──────── Provided records

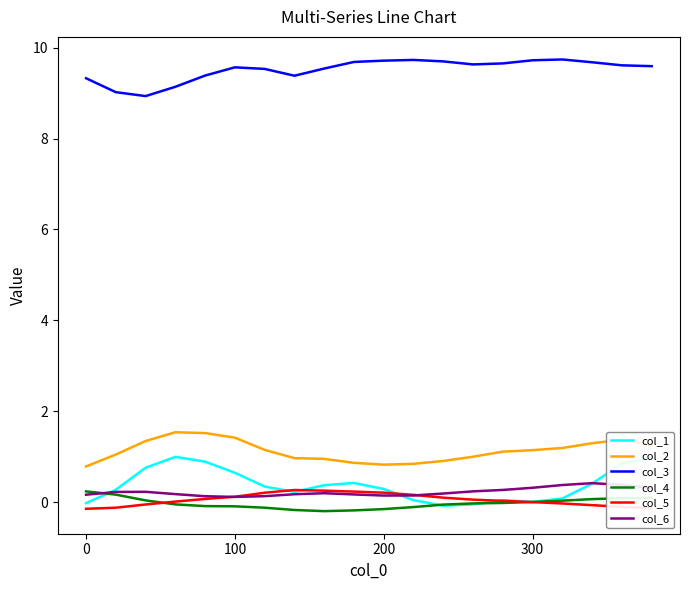

What is the greatest value displayed?

9.7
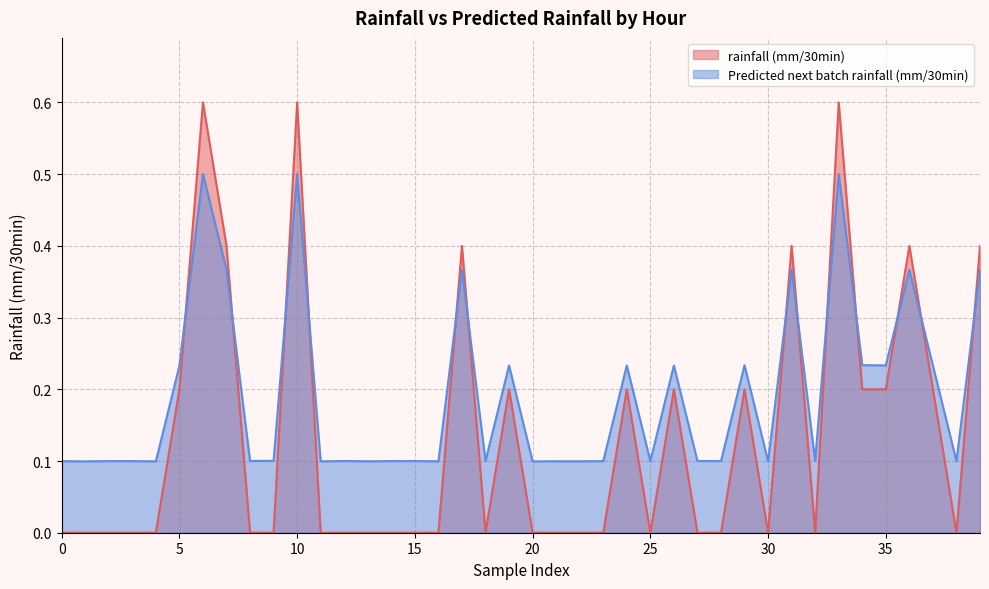

Which series has the largest range (max minus min)?

rainfall (mm/30min)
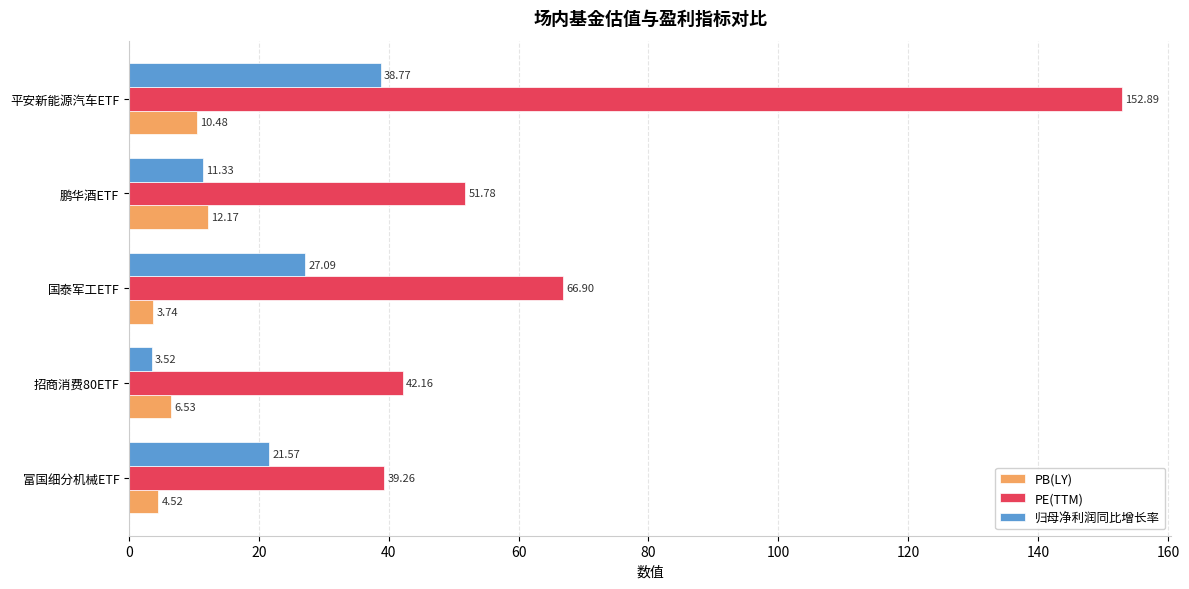

How many series are shown in this chart?

3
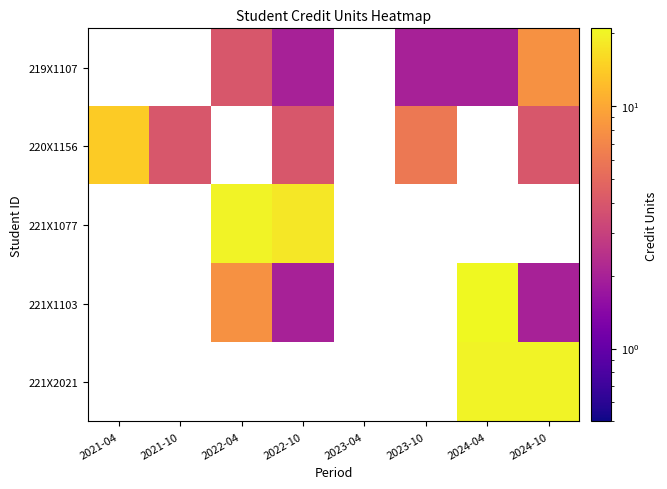

At which label does 220X1156 first exceed 6?

2021-04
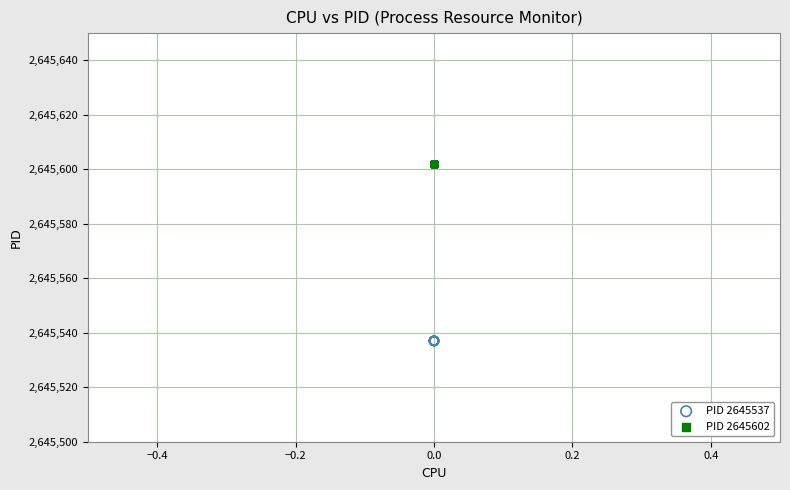

What are all the series names shown in the legend?

PID 2645537, PID 2645602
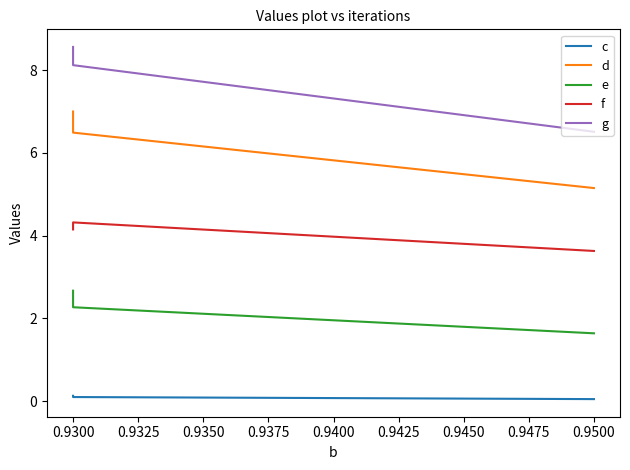

What is the difference between the maximum and minimum values in the g series?

2.1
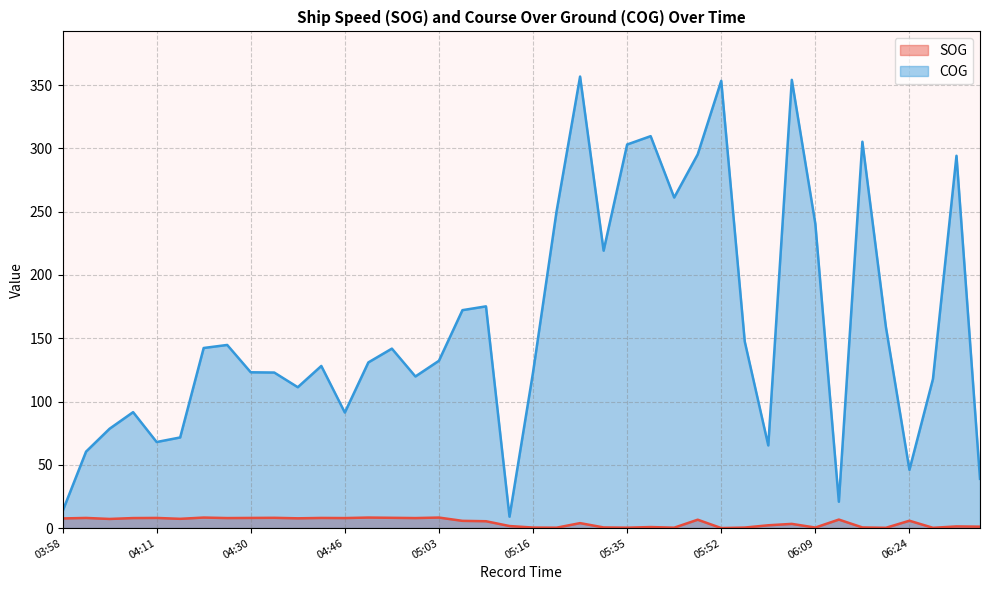

At which category does the chart reach its minimum across all series?

05:52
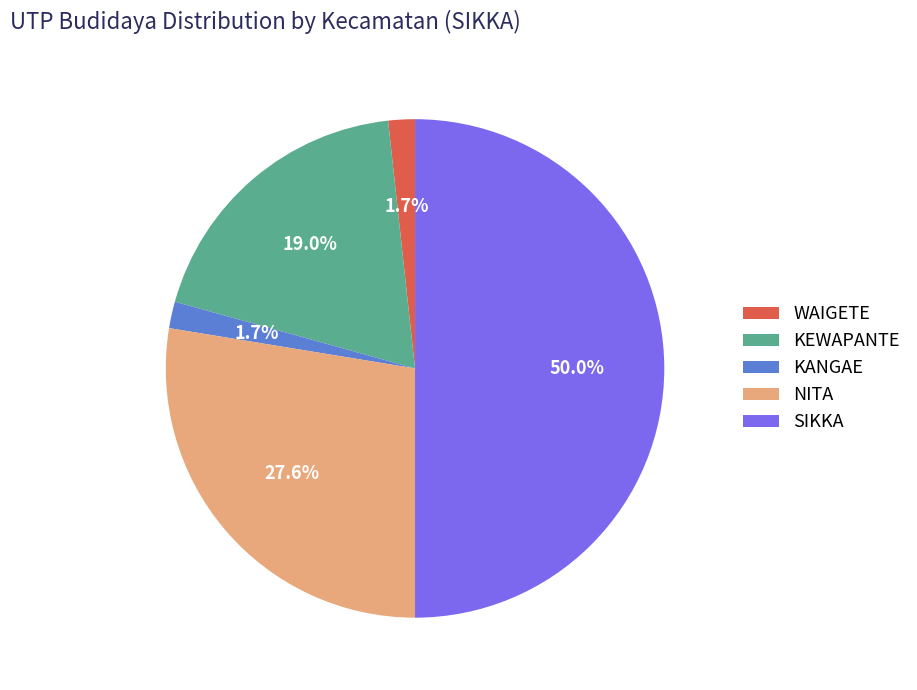

Does KANGAE account for over 50% of the chart?

No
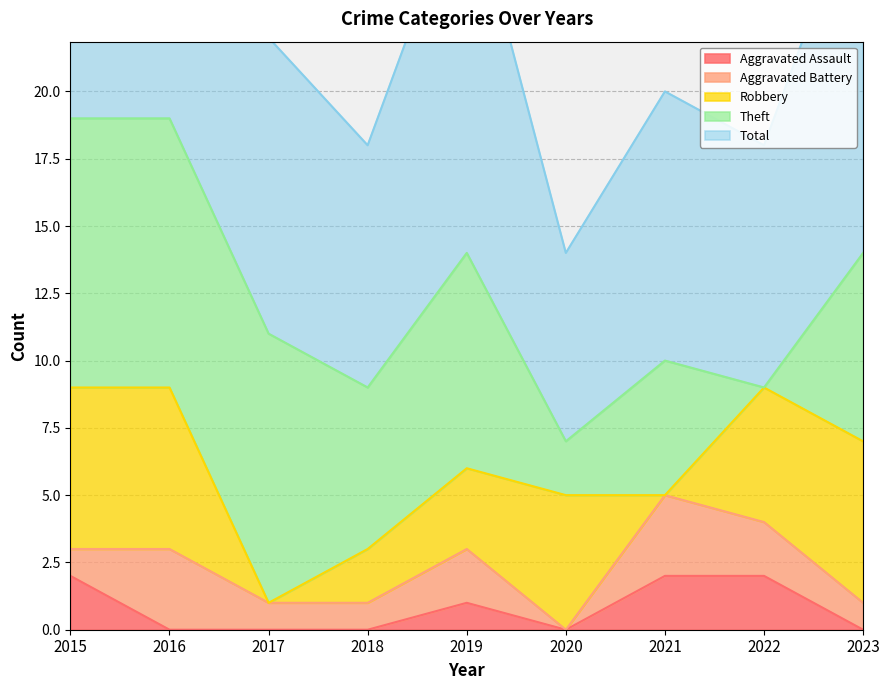

At how many categories does at least one series exceed 2?

9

────────────────

Please rewrite all of the records above, changing "chart" to "graph" and keeping everything else the same. Omit the pictures from your answer.

## Solution for this task
What is the greatest value displayed?

9.7

Which series has the largest range (max minus min)?

rainfall (mm/30min)

How many series are shown in this graph?

3

At which label does 220X1156 first exceed 6?

2021-04

What are all the series names shown in the legend?

PID 2645537, PID 2645602

What is the difference between the maximum and minimum values in the g series?

2.1

At which category does the graph reach its minimum across all series?

05:52

Does KANGAE account for over 50% of the graph?

No

At how many categories does at least one series exceed 2?

9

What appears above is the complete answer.